NGOs accuse the government of being class-biased in their approach to family planning. “If an urban Indian woman wants to get sterilised, she can go to a quality hospital and get it done for a price. A poor woman in a remote village does not have that luxury,” says A R Nanda, former secretary in the department of family planning under the Union health ministry. He now gives consultation to NGOs working in the family planning sector. He was pivotal in framing the National Population Policy of 2000. “The government will never dare to offer women living in urban areas the kind of family planning services that are being given to rural women. This is pure discrimination,” he says.

During the family planning summit organised by the Bill and Melinda Gates Foundation on July 11, India’s senior bureaucrats made politically correct statements while sharing the stage with government officials of the United Kingdom and the US. They spoke about having “country-led” family planning programmes to ensure “cultural acceptance” and to meet specific “social needs”. But the country’s figures for population control measures are dismal.

Of the 56.3 per cent of the Indian population that uses contraception, 37.3 per cent—the highest share—is accounted for by women who opt for sterilisation. NGOs that work on family planning say the new scheme of NRHM may push ASHAs to adopt coercive methods and force pregnant women to undergo abortion just so that spacing between two children is maintained.

In a society where people pine for sons and women have little control over their reproductive rights, abortion can have a devastating impact on the country’s sex ratio. Technology to detect the gender of the child is easily available in every nook and cranny of the country. So, if it’s only two children a couple can have, they better be boys.

Sterilisation trauma

No other country in the world depends so heavily on this invasive method of contraception. In Malawi, which has the second highest maternal mortality rate in Africa, the share of female sterilisation under family planning methods is 10 per cent. In India, male participation in sterilisation is as low as one per cent, defining a clear gender biased approach in bringing down the population.

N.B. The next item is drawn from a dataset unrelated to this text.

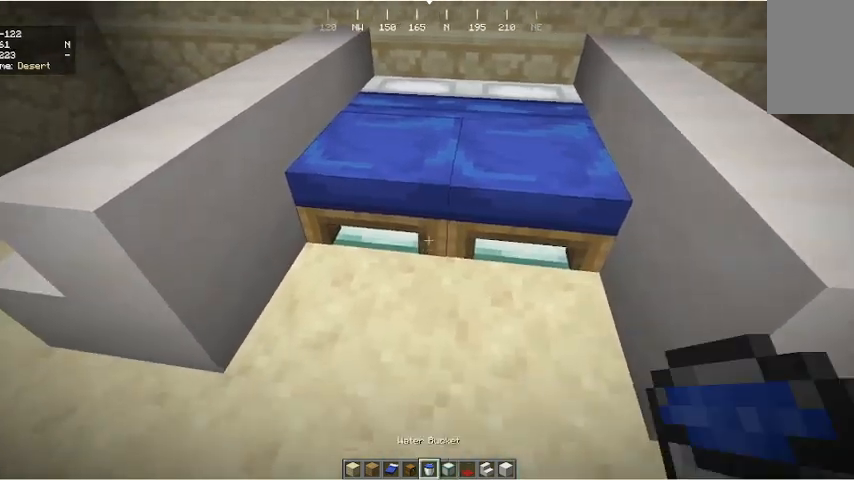
{"keys": [], "mouse": [], "events": []}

A senior medical officer in Bikaner district of Rajasthan reprimands health workers for not achieving the sterilisation targets given to them

What’s more, the government does not even have records of how many women have died because of sterilisation. When a Delhi-based non-profit, Centre for Health and Social Justice, tried to get the data through Right To Information applications, the ministry replied that it was “not available”. The non-profit then collected data from health insurance companies that give claims in case of sterilisation failure, complications after surgery and death. It found that in 2008-09, 3,242 such claims were made in 27 states. Of this, 967 claims have not been settled and 423 claims were rejected on grounds like “the claim is out of policy period” or “the woman was pregnant before the surgery”. As many as 158 women died in that one year because of surgeries for sterilisation.

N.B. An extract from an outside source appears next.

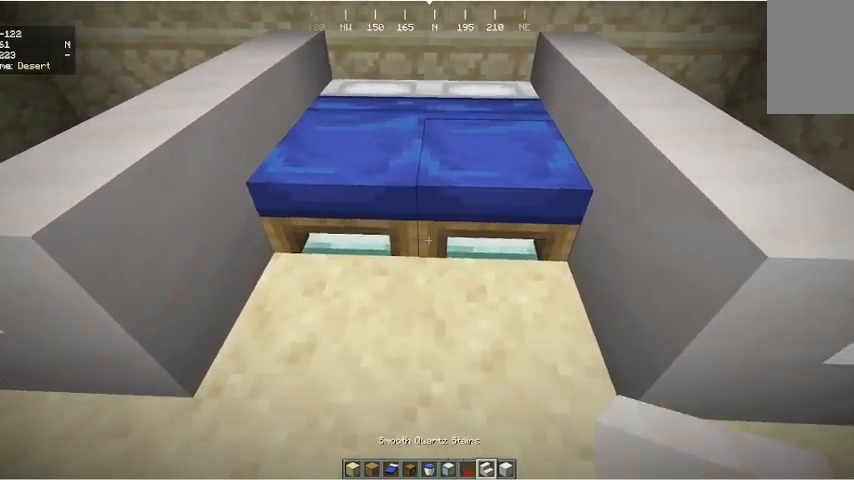
{"keys": ["a", "s"], "mouse": [], "events": [[267, "mouse_right", "down"], [433, "mouse_right", "up"], [433, "s", "down"], [500, "a", "down"]]}
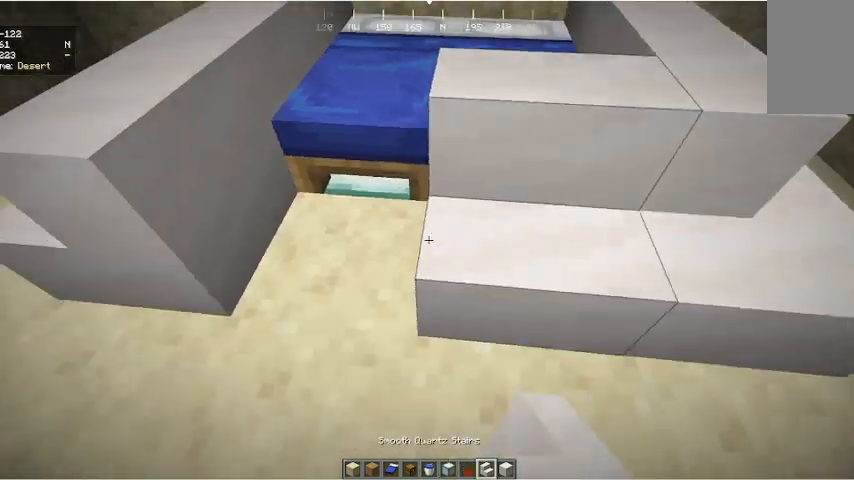
{"keys": ["a"], "mouse": [], "events": [[200, "s", "up"], [233, "mouse_right", "down"], [300, "a", "up"], [300, "mouse_right", "up"], [333, "a", "down"]]}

In no country or culture is it acceptable that a woman loses her life because of using a contraception method. Neither is sterilisation a social need in India. Then why the rush to bring women to the operation table?

According to the 2011 census, India’s population growth in the last decade has been the lowest in the past 50 years. One-fourth of India’s 1.2-billion population is young. So the country’s population will continue to grow before it stabilises. Sterilising women will not help lower India’s population growth rate. What may help is shifting the focus of family planning programmes towards ending child marriage so that early pregnancies are averted. Providing effective spacing methods to couples so that they can plan their family may also help. But giving women their health and reproductive rights is not the priority for policy makers. Their only concern is not allowing India’s population exceed that of China.